Mary Euphemia "Effie" Germon (June 13, 1845 – March 6, 1914) was an American stage actress of the late 19th century from Augusta, Georgia, a descendant of the Germons of Baltimore who were an old theatrical family. She excelled as a soubrette.

==Early life==
One of six siblings born to actors Greenberry Carr "Greene" Germon and Jane (née Anderson) Germon, her father was the first to perform the role of Uncle Tom at the Troy Museum in the George Aiken adaptation of Uncle Tom's Cabin produced by George C. Howard. Effie Germon had two brothers. Her mother, Jane, a cousin of actor Joe Jefferson, began her career at age 8 and continued for 50 years.

Effie Germon's theatrical debut was made at the Holliday Street Theatre in Baltimore, Maryland, during the 1857–58 season. She played "Sally Scraggs" in Sketches in India. Germon acted with both the Baltimore and Philadelphia stock companies.

==Marriage, return to the stage==
She left the theater to marry, at a very early age, violinist Carlo Patti (brother of Adelina Patti and Carlotta Patti), whom she married at Providence, Rhode Island. Germon returned to prominence at the Chestnut Street Theatre during the theatrical season of 1863–64. She made her first appearance on the New York City stage which opened in 1869 under the management of John Brougham. She appeared with John Gibbs Gilbert at Wallack's Theatre in a production of Brother Sam in December 1872.

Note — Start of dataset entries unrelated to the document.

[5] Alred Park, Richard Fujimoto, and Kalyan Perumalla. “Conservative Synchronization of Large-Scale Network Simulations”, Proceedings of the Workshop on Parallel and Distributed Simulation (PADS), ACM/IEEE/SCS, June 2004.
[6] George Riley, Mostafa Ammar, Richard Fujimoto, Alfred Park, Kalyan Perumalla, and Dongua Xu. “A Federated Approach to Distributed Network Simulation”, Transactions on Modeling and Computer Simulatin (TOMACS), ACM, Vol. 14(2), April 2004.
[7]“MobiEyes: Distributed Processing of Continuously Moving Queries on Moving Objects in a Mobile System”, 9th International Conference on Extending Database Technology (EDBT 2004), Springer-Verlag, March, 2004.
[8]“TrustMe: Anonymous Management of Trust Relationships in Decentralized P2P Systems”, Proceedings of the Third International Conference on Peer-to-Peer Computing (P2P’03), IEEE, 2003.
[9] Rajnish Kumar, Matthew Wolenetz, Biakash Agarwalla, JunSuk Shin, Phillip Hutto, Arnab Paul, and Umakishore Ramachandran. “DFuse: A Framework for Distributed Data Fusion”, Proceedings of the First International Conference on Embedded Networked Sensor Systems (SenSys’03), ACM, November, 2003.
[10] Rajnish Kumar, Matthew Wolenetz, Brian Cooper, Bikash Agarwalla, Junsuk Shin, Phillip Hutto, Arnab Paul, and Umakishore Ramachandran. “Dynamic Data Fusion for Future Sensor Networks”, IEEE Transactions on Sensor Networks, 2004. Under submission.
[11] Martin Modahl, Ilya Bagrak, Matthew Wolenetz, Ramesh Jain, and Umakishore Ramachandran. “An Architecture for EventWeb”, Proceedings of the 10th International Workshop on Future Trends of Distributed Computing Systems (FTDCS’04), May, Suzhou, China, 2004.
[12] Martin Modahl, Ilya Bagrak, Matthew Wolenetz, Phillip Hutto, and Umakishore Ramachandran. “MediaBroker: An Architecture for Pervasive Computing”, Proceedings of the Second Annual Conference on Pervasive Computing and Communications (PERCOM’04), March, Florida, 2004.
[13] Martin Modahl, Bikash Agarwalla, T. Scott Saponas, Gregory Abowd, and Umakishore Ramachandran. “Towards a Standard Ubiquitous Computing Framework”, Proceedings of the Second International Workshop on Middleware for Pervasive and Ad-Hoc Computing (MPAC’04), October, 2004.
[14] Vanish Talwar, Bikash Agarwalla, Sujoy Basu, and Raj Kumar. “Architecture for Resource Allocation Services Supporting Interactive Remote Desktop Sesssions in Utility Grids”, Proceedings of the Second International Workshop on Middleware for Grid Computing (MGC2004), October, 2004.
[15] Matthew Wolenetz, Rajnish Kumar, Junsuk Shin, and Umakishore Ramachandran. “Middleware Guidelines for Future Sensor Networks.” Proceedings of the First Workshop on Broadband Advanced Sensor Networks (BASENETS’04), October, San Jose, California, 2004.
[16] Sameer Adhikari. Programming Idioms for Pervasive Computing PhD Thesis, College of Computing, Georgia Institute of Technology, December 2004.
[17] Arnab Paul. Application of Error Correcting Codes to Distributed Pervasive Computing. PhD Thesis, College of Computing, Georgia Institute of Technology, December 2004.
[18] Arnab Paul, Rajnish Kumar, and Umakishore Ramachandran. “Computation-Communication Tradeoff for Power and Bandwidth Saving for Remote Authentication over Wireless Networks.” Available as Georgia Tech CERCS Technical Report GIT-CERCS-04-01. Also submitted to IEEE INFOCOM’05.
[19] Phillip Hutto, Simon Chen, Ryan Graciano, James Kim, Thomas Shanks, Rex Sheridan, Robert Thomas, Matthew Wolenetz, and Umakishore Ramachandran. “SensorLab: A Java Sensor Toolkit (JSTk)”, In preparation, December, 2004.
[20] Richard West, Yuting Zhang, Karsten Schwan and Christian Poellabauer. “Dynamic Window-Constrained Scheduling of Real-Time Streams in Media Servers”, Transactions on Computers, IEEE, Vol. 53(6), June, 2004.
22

At the same venue she acted with Richard Mansfield in Prince Karl, the original production of Little Lord Fauntleroy. She paired with Francis Wilson in Erminie. During the 1906–07 season, she performed on the road in Sunday. After divorcing Patti, she remarried to comedian Nelse Seymour.

==Lincoln assassination==

She was performing in Aladdin at Grover's Theatre in Washington, D.C., on the evening when Abraham Lincoln was assassinated at Ford's Theatre. While she was singing "Sherman Has Marched To The Sea", C.D. Hess, manager of Grover's Theatre, learned of the shooting of Lincoln. A week earlier, Germon was present when John Wilkes Booth came into the office of Hess and inquired as to when Lincoln would attend a performance of Aladdin. The President had been invited and had promised to attend. The President's son, Tad Lincoln attended in his place. A photo of Germon was found on Booth when he was shot dead at Richard H. Garrett's farm in 1865.

==Death==
Germon died at the Actors' Fund Home in Staten Island, New York in 1914, aged 68, and was interred in Evergreens Cemetery in the Actors' Fund Plot.